Mark Trail: Are you up to a little rough water, Senator?

Because, hey, who wouldn't want run the rapids at some place called Devil's Pass while in the midst of dying from a heart attack?

Luann: You'll be the sewin' shark!

It would appear that Luann has man hands.

This will not prevent literally hundreds of people from stumbling upon my blog while searching for images of her in sexually compromising positions.

Family Circus: ...

This comic is hilarious because look how ridiculous Billy looks with his, um, ingenuity and stuff.

Curtis: You won't find anyone worth writing about on TV for your black history report, Curtis!

I'm pretty sure The Wire would make for a fine black history report, though it's possible that Curtis isn't really old enough to be watching it.

In any event, this comic is hilarious because old people hate television and children love it.

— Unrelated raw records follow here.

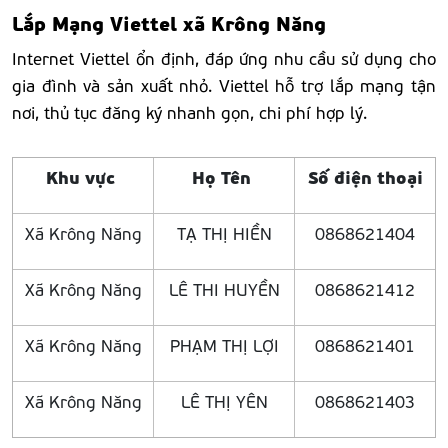
Lắp Mạng Viettel xã Krông Năng
Internet Viettel ổn định, đáp ứng nhu cầu sử dụng cho
gia đình và sản xuất nhỏ. Viettel hỗ trợ lắp mạng tận
nơi, thủ tục đăng ký nhanh gọn, chi phí hợp lý.
Khu vực
Họ Tên
Số điện thoại
Xã Krông Năng
TẠ THỊ HIỀN
0868621404
Xã Krông Năng
LÊ THI HUYỀN
0868621412
Xã Krông Năng
PHẠM THỊ LỢI
0868621401
Xã Krông Năng
LÊ THỊ YÊN
0868621403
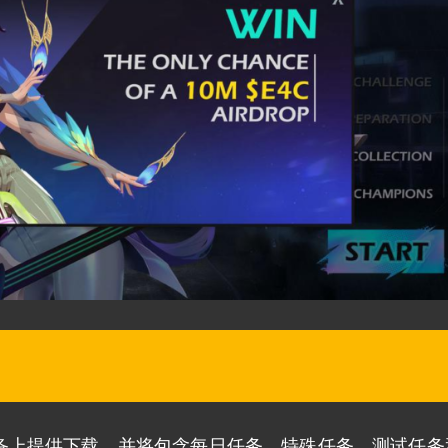
oid 设备上提供下载，并将包含每日任务、特殊任务、测试任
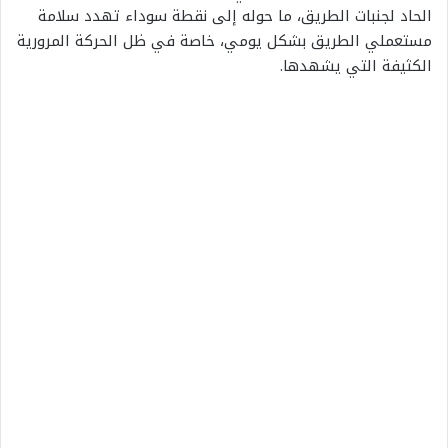
الحاد لجنبات الطريق، ما حوله إلى نقطة سوداء تهدد سلامة
مستعملي الطريق بشكل يومي، خاصة في ظل الحركة المرورية
الكثيفة التي يشهدها.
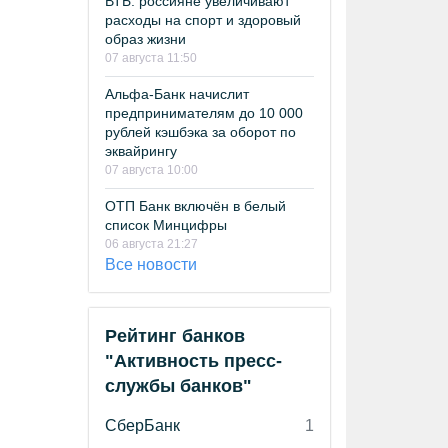
ВТБ: россияне увеличивают
расходы на спорт и здоровый
образ жизни
07 августа 11:50
Альфа-Банк начислит
предпринимателям до 10 000
рублей кэшбэка за оборот по
эквайрингу
07 августа 10:00
ОТП Банк включён в белый
список Минцифры
06 августа 21:27
Все новости
Рейтинг банков
"Активность пресс-
службы банков"
СберБанк
1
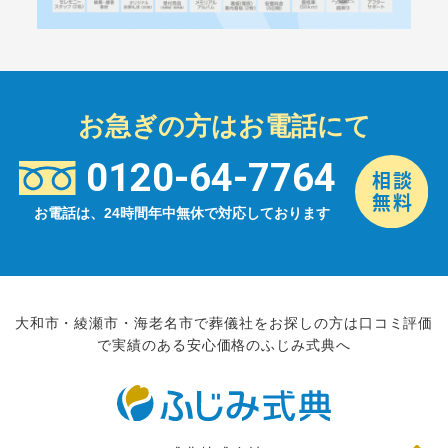
お急ぎの方はお電話にて
0120-64-7764
お電話は、24時間年中無休で対応しております
大和市・綾瀬市・海老名市で葬儀社をお探しの方は口コミ評価
で実績のある安心価格のふじみ式典へ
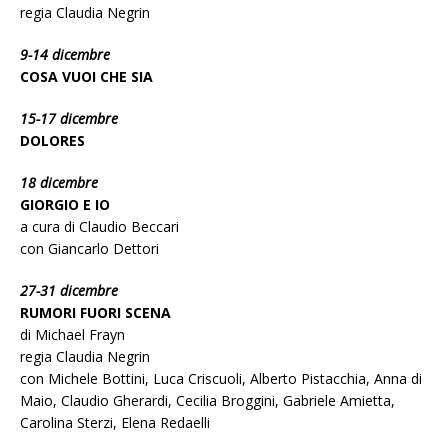
regia Claudia Negrin
9-14 dicembre
COSA VUOI CHE SIA
15-17 dicembre
DOLORES
18 dicembre
GIORGIO E IO
a cura di Claudio Beccari
con Giancarlo Dettori
27-31 dicembre
RUMORI FUORI SCENA
di Michael Frayn
regia Claudia Negrin
con Michele Bottini, Luca Criscuoli, Alberto Pistacchia, Anna di
Maio, Claudio Gherardi, Cecilia Broggini, Gabriele Amietta,
Carolina Sterzi, Elena Redaelli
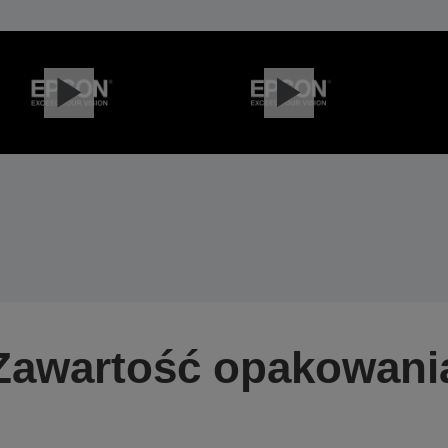
Zawartość opakowani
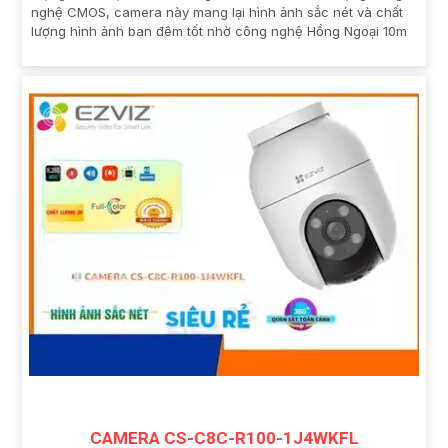
nghệ CMOS, camera này mang lại hình ảnh sắc nét và chất
lượng hình ảnh ban đêm tốt nhờ công nghệ Hồng Ngoại 10m
CAMERA CS-C8C-R100-1J4WKFL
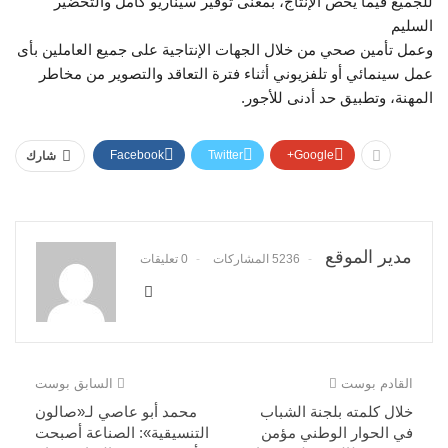
للجميع فيما يخص الإنتاج، بمعنى توفير سيناريو كامل والتحضير
السليم
وعمل تأمين صحي من خلال الجهات الإنتاجية على جميع العاملين بأى
عمل سينمائي أو تلفزيوني أثناء فترة التعاقد والتصوير من مخاطر
المهنة، وتطبيق حد أدنى للأجور.
Facebook
Twitter
Google+
شارك
مدير الموقع
5236 المشاركات
0 تعليقات
القادم بوست
السابق بوست
خلال كلمته بلجنة الشباب
محمد أبو عاصي لـ«صالون
في الحوار الوطني مؤمن
التنسيقية»: الصناعة أصبحت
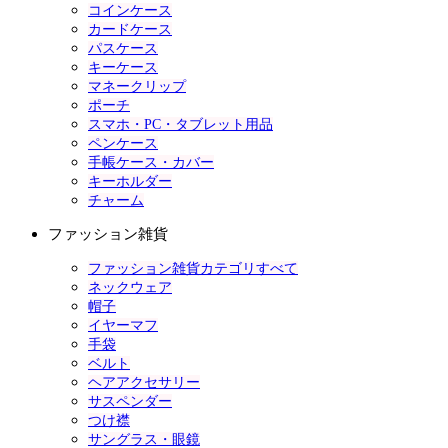
コインケース
カードケース
パスケース
キーケース
マネークリップ
ポーチ
スマホ・PC・タブレット用品
ペンケース
手帳ケース・カバー
キーホルダー
チャーム
ファッション雑貨
ファッション雑貨カテゴリすべて
ネックウェア
帽子
イヤーマフ
手袋
ベルト
ヘアアクセサリー
サスペンダー
つけ襟
サングラス・眼鏡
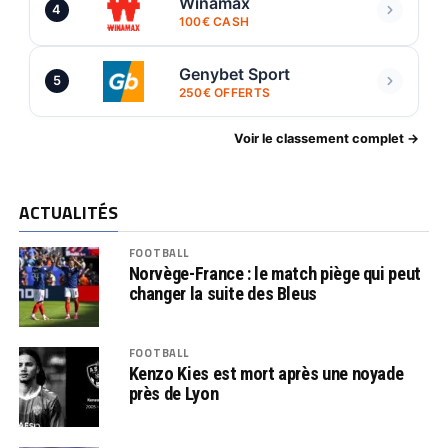
Winamax
4
100€ CASH
Genybet Sport
5
250€ OFFERTS
Voir le classement complet →
ACTUALITÉS
FOOTBALL
Norvège-France : le match piège qui peut
changer la suite des Bleus
FOOTBALL
Kenzo Kies est mort après une noyade
près de Lyon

BC: Who looks good in speedskating this year?

This comic is hilarious because The Cute Chick is cute, while The Fat Broad is fat.

Marmaduke: Has anyone seen my reading glasses?

Fortunately for Phil, Marmaduke has just eaten someone and taken his reading glasses a trophy.

This is how Phil has gotten most of possessions, actually.

Tuesday, February 16, 2010

Family Circus: Don't worry, Dolly, there aren't any judges watching us.

Aw, look at Billy attempting to teach Dolly such foreign qualities as love and kindness.

She will use this to destroy him.

Monday, February 15, 2010

Family Circus: If George Washington was the father of our country, was Uncle Sam his brother?

This comic is hilarious because Jeffy is confused by metaphors.

Lola: You know, Mom, we have TWO snow shovels!

At first, one might be taken aback to the point of disgust that a grown man would ask his elderly mother to help him shovel snow. But it's important to remember that Lola is, herself, a grown man, one who has merely disguised himself as on old lady. So it's not really all that bad.

Sunday, February 14, 2010

Daddy's Home: Sweet Hearts for the Married

This cartoon is hilarious because marriage is a miserable experience.

Family Circus: I'll be right back!

This comic is hilarious because Bill is a terrible husband.

Peanuts: I can't stand it!

This is just brutal. Brutal.

And I mean that in the best way possible.